Ação Direta de Inconstitucionalidade

 

Autos n. 168.145-0/8-00

Autor: Prefeito do Município de Louveira

Objeto de impugnação: Art. 102, da Lei Orgânica do Município de Louveira, cuja redação foi dada pela Emenda n. 009/2004

 

 

Ementa: 1) Art. 102 da Lei Orgânica do Município de Louveira. Dispositivo que trata de hipótese de afastamento do Prefeito, em caso de infrações penais comuns, se recebida a denúncia ou queixa-crime pelo Poder Judiciário e nos  crimes de responsabilidade, se recebida a denúncia pela Câmara Municipal, por dois terços de seus membros. 2) Matéria afeta à competência privativa da União (art.22, inciso I, e 85 parágrafo único, da CF/88). Regra da repartição constitucional de competências associada diretamente ao princípio federativo (art.1º e art.18 da CF/88). Princípios de observância obrigatória pelos Estados e Municípios (art.1º e 144 da Constituição do Estado de São Paulo). 3)Inconstitucionalidade constatada.

> _O que fazer_
Dê continuidade ao texto acima sobre a ação contra o art. 102 da Lei Orgânica de Louveira, começando logo depois da última frase.

> _Dados guardados_

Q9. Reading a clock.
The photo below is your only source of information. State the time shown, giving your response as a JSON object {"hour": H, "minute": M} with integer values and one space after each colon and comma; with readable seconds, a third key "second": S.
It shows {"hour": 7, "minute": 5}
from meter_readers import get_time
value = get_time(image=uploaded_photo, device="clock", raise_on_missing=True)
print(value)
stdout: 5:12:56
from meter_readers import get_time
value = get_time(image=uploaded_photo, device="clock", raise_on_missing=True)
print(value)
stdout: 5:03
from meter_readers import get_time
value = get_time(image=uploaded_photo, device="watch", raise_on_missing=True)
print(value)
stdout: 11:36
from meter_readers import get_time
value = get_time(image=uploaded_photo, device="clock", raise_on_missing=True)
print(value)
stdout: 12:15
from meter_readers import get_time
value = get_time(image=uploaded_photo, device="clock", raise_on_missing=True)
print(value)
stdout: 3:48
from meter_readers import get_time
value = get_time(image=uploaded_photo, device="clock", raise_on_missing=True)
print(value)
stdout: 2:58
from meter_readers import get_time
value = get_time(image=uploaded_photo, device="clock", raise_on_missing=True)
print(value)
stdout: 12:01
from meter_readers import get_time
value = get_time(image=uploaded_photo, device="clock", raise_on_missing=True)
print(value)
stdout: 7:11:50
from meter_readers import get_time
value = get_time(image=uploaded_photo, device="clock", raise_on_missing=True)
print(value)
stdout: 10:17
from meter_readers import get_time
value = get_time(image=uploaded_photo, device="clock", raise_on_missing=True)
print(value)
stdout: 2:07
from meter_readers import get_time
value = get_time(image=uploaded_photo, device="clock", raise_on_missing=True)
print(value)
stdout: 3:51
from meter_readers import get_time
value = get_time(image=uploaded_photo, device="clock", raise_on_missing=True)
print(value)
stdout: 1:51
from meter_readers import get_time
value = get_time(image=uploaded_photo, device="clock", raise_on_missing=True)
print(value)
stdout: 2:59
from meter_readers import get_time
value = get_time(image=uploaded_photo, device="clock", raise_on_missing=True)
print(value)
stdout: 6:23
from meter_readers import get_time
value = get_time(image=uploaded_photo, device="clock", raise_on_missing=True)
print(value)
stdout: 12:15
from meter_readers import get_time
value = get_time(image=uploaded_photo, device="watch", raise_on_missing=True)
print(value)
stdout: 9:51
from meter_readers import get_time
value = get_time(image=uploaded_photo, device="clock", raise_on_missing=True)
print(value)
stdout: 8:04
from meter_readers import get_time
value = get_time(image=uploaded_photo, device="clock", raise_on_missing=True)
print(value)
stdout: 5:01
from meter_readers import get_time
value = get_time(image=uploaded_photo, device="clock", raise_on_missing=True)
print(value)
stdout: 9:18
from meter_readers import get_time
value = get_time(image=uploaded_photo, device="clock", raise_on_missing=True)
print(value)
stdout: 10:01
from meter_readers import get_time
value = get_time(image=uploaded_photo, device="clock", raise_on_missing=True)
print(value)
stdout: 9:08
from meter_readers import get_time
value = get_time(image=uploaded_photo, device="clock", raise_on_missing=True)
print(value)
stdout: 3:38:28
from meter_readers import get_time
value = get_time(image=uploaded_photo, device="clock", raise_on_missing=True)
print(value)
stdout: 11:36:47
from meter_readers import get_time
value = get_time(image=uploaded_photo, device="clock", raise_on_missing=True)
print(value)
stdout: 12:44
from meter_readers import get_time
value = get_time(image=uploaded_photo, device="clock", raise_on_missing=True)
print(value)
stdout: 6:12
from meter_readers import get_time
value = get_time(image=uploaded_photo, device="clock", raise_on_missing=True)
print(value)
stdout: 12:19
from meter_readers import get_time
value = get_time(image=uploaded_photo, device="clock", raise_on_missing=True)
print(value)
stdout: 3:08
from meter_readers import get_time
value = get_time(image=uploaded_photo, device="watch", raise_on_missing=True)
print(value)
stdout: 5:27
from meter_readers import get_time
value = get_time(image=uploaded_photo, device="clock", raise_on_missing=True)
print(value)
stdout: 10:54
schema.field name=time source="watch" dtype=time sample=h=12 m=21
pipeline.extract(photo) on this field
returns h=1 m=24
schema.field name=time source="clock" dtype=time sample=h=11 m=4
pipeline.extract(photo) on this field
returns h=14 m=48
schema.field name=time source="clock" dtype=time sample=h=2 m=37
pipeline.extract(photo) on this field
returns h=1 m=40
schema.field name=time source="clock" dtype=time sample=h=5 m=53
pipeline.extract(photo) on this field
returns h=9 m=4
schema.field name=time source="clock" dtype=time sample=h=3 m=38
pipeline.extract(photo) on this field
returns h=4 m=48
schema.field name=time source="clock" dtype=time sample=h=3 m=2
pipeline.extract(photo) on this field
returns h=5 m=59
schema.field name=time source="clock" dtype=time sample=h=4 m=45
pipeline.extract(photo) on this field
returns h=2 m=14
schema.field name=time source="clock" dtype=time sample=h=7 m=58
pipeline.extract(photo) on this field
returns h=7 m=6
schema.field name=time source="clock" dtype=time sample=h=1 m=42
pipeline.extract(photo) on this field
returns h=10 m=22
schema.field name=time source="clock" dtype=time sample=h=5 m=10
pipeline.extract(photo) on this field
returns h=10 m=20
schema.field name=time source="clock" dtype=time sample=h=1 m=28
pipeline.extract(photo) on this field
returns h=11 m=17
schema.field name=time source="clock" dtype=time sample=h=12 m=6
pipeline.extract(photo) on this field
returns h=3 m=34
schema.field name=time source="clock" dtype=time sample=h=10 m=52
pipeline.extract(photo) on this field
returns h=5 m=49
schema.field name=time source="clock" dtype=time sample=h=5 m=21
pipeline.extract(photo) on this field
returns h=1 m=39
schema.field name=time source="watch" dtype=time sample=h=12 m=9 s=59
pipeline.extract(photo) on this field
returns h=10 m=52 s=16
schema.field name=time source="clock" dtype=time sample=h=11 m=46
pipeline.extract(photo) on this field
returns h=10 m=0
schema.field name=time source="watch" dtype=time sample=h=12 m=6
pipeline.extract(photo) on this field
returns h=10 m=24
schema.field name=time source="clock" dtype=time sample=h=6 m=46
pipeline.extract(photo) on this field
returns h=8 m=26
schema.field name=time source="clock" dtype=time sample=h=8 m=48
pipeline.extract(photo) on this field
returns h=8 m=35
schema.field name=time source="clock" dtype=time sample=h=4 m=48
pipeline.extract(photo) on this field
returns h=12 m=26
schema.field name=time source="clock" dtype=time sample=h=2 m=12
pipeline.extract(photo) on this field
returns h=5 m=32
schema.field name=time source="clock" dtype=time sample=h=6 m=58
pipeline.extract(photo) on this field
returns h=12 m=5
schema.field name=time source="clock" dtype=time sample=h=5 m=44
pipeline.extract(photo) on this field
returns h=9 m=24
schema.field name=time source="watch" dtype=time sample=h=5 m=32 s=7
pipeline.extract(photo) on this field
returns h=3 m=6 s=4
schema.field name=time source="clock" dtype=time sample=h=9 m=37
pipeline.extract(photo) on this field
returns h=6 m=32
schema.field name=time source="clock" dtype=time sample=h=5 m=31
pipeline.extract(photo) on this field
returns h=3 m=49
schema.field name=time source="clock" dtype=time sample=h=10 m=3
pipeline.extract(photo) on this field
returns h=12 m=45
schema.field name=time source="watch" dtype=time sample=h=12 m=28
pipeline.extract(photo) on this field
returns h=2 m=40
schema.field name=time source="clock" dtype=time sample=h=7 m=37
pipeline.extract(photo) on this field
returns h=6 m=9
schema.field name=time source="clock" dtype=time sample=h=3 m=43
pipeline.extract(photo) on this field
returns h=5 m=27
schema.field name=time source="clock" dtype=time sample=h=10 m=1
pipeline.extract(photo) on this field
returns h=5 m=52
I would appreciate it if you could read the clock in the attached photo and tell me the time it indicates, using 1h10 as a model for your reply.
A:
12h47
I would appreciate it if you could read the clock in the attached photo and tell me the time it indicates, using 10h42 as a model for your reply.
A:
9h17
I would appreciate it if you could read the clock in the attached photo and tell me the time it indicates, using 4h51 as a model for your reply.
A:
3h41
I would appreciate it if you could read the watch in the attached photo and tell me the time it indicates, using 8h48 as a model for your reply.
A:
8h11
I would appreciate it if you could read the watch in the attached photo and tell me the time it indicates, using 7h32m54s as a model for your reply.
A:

> _Resposta do exercício_
Excelentíssimo Senhor Desembargador Relator

                Colendo Órgão Especial

 

                  

                   O Prefeito Municipal de Louveira ajuizou a presente ação direta para sindicar o art. 102, da Lei Orgânica do Município de Louveira, cuja redação  foi dada pela Emenda n. 009/2004.

                   Oportuna a transcrição do dispositivo legal impugnado, que se encontra na Subseção VII, que define a Responsabilidade do Prefeito:

Artigo 102 –O Prefeito, em razão de seus atos, contravenções penais, crimes comuns e crimes de responsabilidade, será processado, julgado e apenado em processos independentes.

 

§1º - O Prefeito ficará suspenso de suas funções:

 

I- nas infrações penais comuns, se recebida a denúncia ou queixa pelo Poder Judiciário;

II- nos crimes de responsabilidade, se recebida a denúncia pela Câmara Municipal, por dois terços de seus membros, nos termos da Constituição da República pelo critério da simetria.

 

§2º - Nas infrações penais comuns, cessará o afastamento do Prefeito, sem prejuízo de regular prosseguimento do processo quando o julgamento não estiver concluído no prazo de cento e oitenta dias.

 

                   Por força de decisão interlocutória, o Nobre Desembargador Relator, Dr. JARBAS MAZZONI, a fls. 127 vº, deferiu a liminar pleiteada pelo autor, determinando a suspensão da eficácia do questionado dispositivo legal.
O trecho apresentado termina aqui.